→ Excerpt to read:
╭──

Columbus, Ohio, USA, 05 January 2010 -- (BUSINESS WIRE) -- Hexion Specialty Chemicals, Inc. announced today that Hexion Finance Escrow LLC and Hexion Escrow Corporation (the escrow Issuers), wholly owned special purpose subsidiaries of the company, are proposing to issue USD 700 million aggregate principal amount of senior secured notes due 2018 in a private offering that is exempt from the registration requirements of the Securities Act of 1933, as amended.
The proceeds of the offering initially will be placed in escrow pending satisfaction of a number of conditions, including effectiveness of the proposed amendment of the existing senior secured credit facilities of the company. Upon satisfaction of such conditions, Hexion U.S. Finance Corporation and Hexion Nova Scotia Finance, ULC, each a wholly owned subsidiary of the company, would jointly assume the escrow issuers’ obligations under the notes and the notes would be guaranteed by the company and by certain domestic subsidiaries of the company. The entities that are intended to assume and guarantee the notes are the same entities that issued and guarantee the company’s existing second lien notes. The notes will be secured by the same collateral as the company’s existing second lien notes, but the priority of the collateral liens securing the notes will be senior to the collateral liens securing the existing second lien notes, and will be junior to the collateral liens securing the Registrant’s senior secured credit facilities.

╰──

→ Information shown:
╭──

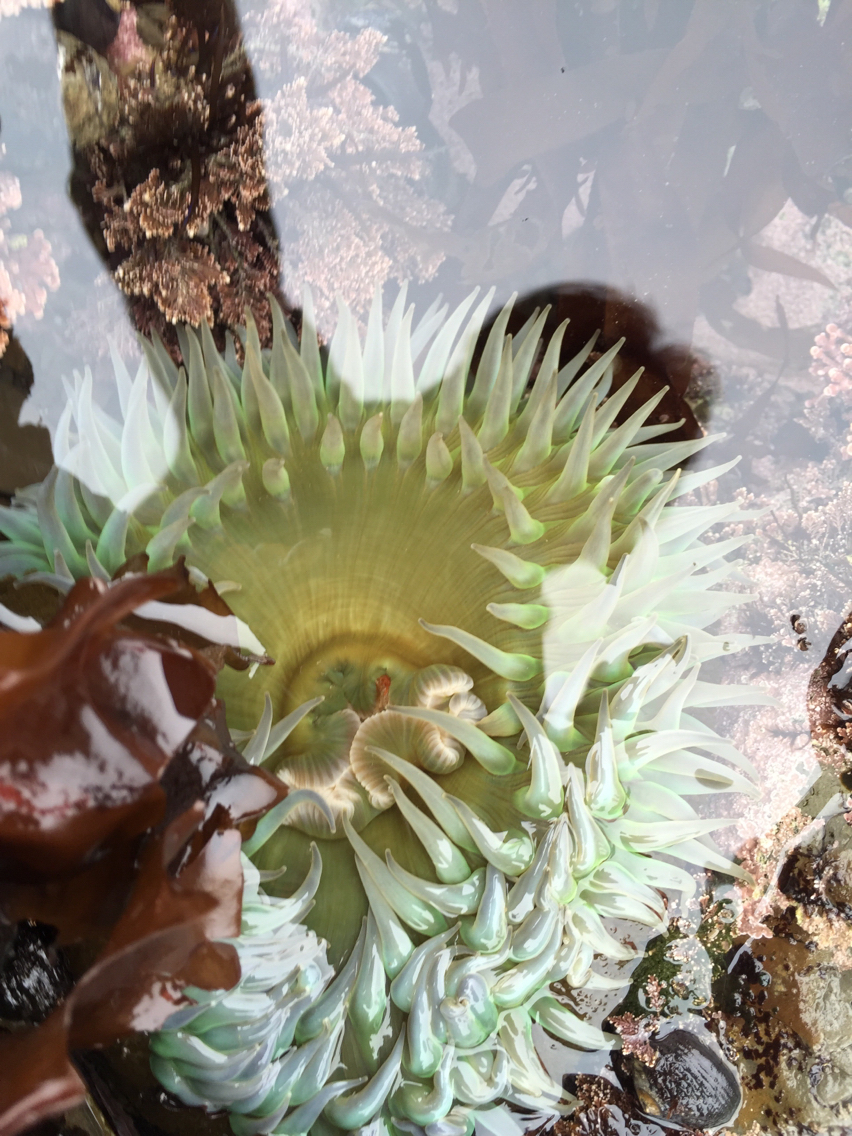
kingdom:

╰──

→ Exercise aim: In the Hexion notes announcement, what aggregate principal amount of senior secured notes do the escrow issuers propose to issue? The data has no role in this exercise.

→ Exercise answer: USD 700 million.